We examined the variables of age (<20 years at diagnosis vs ≥20 years at diagnosis), sex, tumor size (≤5 cm vs >5 cm), tumor site (soft tissue vs bone), pelvic site, stage of disease (metastatic vs localized), and year of diagnosis (in sequential 5-year blocks) to evaluate racial and ethnic differences in clinical presentation. On the basis of the SEER historical staging system, disease stage was categorized as localized/regional or distant. In sensitivity analyses, age was also evaluated as a continuous variable and year of diagnosis was evaluated according to specific calendar year intervals that corresponded to the sequential national phase 3 clinical trials open to US patients with ES. Analyses with these variables coded in this manner yielded results that were similar to the presented analyses.
Data regarding treatment received were also collected, with radiotherapy dichotomized as not given or given if performed at any time point during treatment (including radioactive implants and radioisotopes). Similarly, surgery was dichotomized as not used (except for diagnostic biopsy) or used as a component of local control. Data regarding the use of limb-sparing surgery were not reliably available. Adequate data to control for socioeconomic status, environmental factors, and access to health care were not available. Variables from the SEER database such as county or SEER registry were deemed inadequate to control for these factors.

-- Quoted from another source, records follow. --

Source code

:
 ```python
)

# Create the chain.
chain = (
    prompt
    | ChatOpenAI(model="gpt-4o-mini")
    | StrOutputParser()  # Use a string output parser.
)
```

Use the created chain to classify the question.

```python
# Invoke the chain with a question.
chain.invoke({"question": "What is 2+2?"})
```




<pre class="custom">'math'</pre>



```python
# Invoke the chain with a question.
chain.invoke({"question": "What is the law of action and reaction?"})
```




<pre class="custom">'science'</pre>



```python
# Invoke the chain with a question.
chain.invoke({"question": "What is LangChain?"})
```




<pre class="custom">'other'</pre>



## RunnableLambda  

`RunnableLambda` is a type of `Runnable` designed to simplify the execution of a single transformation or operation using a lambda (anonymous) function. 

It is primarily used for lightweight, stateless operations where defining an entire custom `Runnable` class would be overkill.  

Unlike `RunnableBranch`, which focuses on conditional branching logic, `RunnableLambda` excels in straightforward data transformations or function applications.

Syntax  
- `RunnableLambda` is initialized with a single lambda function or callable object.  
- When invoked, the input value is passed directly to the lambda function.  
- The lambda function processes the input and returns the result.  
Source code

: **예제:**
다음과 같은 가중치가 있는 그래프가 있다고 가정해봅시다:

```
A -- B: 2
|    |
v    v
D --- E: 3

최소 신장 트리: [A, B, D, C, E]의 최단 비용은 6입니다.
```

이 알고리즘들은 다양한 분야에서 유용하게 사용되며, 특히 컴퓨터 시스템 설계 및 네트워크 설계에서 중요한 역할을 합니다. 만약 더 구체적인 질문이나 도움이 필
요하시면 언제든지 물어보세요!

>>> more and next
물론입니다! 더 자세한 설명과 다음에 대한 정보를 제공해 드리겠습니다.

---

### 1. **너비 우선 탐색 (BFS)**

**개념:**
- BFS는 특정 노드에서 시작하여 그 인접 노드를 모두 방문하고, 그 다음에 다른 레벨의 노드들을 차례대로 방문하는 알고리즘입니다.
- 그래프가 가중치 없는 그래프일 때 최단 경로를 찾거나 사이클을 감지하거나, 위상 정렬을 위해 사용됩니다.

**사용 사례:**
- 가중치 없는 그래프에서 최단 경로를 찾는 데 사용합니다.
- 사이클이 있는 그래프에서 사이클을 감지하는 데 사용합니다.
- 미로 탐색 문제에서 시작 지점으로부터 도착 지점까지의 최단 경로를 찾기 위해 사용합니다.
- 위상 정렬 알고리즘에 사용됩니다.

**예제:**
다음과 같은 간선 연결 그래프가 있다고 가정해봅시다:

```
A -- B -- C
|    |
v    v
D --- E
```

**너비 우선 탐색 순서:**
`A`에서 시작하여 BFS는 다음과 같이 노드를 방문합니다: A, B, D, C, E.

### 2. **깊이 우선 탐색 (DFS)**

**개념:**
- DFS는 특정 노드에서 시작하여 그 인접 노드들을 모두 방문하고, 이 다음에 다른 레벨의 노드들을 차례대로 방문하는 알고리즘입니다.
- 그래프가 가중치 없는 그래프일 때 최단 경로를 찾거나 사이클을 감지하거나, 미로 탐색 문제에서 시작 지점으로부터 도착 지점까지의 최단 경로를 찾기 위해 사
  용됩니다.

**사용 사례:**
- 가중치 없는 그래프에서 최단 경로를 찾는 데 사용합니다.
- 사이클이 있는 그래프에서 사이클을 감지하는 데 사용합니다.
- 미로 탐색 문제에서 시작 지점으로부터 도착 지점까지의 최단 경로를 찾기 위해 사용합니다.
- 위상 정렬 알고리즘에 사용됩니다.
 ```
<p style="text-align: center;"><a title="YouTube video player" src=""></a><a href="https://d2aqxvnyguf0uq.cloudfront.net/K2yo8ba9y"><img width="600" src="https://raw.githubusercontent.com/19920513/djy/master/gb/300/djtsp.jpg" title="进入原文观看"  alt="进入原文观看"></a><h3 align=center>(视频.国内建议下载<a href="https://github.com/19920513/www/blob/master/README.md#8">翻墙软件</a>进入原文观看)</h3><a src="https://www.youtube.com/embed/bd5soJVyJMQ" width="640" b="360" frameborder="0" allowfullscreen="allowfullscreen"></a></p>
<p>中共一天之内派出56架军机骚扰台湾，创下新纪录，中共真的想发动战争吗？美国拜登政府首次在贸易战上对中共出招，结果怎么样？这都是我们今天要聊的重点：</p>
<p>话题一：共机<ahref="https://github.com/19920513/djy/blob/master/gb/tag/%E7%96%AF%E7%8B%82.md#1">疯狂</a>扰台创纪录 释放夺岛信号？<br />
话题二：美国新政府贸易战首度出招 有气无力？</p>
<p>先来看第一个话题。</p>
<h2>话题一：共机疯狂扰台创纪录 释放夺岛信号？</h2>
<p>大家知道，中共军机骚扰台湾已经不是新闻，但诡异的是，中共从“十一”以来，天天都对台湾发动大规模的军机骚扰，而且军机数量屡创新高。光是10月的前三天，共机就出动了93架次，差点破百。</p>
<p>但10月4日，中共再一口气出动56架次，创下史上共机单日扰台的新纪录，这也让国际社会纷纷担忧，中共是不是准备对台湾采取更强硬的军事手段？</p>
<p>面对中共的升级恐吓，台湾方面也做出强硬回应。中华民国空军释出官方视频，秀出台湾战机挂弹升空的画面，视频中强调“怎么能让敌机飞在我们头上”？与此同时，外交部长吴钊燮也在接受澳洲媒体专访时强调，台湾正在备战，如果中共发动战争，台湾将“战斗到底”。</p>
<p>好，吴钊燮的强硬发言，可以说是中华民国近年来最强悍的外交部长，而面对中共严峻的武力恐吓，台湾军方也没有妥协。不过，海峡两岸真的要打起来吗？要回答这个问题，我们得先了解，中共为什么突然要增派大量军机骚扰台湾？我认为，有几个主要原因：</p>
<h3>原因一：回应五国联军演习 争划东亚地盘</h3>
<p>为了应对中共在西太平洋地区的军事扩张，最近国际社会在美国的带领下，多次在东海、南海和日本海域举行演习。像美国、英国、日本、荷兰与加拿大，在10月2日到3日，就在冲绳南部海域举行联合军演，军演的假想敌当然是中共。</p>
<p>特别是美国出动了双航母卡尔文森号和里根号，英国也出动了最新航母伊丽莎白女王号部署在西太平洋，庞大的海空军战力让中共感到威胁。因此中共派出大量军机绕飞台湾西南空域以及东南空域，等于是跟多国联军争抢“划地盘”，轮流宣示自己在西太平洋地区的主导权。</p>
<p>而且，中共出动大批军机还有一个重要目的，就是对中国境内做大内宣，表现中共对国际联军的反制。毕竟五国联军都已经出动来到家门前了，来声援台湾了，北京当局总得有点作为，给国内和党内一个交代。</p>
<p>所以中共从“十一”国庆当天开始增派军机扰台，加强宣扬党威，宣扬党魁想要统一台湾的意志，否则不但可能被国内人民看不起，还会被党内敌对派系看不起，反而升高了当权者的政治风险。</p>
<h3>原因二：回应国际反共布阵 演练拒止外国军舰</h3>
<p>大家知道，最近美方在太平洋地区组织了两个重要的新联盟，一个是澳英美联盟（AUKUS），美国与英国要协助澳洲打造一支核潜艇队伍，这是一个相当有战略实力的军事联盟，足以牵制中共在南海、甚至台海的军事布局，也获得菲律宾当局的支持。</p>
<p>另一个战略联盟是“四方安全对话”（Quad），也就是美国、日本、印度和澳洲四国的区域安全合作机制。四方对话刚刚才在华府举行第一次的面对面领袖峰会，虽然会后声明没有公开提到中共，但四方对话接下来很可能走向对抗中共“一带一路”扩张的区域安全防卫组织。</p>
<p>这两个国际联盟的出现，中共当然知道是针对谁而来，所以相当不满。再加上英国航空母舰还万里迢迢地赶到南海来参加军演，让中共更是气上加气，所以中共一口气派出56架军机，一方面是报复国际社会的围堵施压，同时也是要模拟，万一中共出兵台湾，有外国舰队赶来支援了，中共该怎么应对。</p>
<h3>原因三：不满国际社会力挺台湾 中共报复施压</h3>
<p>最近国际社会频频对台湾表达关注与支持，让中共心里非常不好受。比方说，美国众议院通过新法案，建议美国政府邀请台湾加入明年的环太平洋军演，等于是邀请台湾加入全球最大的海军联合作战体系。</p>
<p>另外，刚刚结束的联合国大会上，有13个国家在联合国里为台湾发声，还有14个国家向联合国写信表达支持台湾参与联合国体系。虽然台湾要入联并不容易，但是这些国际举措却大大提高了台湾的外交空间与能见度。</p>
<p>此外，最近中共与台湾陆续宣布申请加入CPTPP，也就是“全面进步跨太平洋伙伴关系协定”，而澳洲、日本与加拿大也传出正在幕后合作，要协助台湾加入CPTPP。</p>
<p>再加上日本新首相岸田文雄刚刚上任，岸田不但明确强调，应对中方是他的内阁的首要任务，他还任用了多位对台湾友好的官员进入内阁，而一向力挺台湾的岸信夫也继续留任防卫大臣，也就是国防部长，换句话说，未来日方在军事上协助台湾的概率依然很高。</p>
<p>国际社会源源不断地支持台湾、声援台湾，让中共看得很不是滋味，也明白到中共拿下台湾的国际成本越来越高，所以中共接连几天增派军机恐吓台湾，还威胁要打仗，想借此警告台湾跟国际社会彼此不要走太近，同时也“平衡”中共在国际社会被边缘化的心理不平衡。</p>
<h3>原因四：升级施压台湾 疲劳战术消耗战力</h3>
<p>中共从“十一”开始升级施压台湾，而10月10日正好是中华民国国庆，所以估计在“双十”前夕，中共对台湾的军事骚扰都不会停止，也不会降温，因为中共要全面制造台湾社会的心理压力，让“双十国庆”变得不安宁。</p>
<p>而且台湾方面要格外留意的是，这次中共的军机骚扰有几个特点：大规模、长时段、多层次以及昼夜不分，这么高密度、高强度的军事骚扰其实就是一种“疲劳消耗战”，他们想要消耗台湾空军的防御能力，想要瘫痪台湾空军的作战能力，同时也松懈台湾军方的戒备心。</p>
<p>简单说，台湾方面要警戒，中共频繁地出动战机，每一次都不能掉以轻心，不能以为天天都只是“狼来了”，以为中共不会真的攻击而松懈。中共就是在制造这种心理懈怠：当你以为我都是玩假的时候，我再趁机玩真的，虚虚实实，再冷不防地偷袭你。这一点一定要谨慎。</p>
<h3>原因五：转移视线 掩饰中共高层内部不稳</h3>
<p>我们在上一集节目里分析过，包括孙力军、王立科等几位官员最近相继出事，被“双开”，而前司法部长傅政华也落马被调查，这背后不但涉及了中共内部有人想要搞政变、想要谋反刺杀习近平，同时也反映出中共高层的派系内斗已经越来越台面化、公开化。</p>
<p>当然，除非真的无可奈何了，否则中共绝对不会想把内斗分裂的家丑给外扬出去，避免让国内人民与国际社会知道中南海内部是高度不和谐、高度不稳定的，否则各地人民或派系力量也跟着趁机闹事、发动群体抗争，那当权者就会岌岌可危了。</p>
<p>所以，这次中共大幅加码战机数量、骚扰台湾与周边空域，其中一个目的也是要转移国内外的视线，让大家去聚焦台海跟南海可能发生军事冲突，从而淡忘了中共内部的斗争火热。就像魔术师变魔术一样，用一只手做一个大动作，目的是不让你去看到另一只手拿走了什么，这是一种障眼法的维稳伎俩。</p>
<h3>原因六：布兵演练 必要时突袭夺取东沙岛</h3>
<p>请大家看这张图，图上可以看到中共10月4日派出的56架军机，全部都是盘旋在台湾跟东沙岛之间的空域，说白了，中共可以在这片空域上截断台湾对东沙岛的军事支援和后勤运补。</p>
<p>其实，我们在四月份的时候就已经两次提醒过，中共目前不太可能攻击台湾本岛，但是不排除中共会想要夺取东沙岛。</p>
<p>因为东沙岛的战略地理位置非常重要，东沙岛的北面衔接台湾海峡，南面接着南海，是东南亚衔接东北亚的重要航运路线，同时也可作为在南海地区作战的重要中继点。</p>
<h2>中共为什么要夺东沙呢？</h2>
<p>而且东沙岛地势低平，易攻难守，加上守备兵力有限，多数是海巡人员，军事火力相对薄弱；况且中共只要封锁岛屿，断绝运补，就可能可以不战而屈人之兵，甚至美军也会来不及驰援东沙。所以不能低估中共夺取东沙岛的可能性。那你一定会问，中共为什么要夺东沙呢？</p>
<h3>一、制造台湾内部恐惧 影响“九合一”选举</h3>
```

Selected patient and tumor characteristics that appeared to differ between groups were evaluated statistically using chi-square tests with the white non-Hispanic group, the group with the largest sample size, as the reference. OS was estimated using Kaplan-Meier survival curves, and group differences were compared using the log-rank test, again using the white non-Hispanic group as the reference. OS was expressed as Kaplan-Meier estimate with 95% confidence interval (95% CI). OS time was calculated as the number of completed months between the date of diagnosis and whichever occurred first: the date of death, the date last known to be alive, or December 31, 2005. The median follow-up time for the analyzed cohort was 92 months.
Cox proportional hazards models were used to assess the effect of race and ethnicity on OS while controlling for known confounders. The proportional hazards assumption was tested using time-varying covariates and confirmed with log-log survivor function plots. For combined race and ethnicity models, the proportional hazards assumption could not be confirmed when metastatic status was included as a variable. Subsequent models were stratified by metastatic status, and these models met the proportional hazards assumption. For sensitivity models that evaluated ethnicity separately from race, the proportional hazards assumption was only confirmed after stratifying for metastatic status and year of diagnosis.
The SEER database was accessed using SEER*Stat (version 6.4.4). All statistical analyses were performed using SAS (version 9; SAS Institute, Inc, Cary, NC) and STATA (version 10; StataCorp, College Station, Tex) statistical software.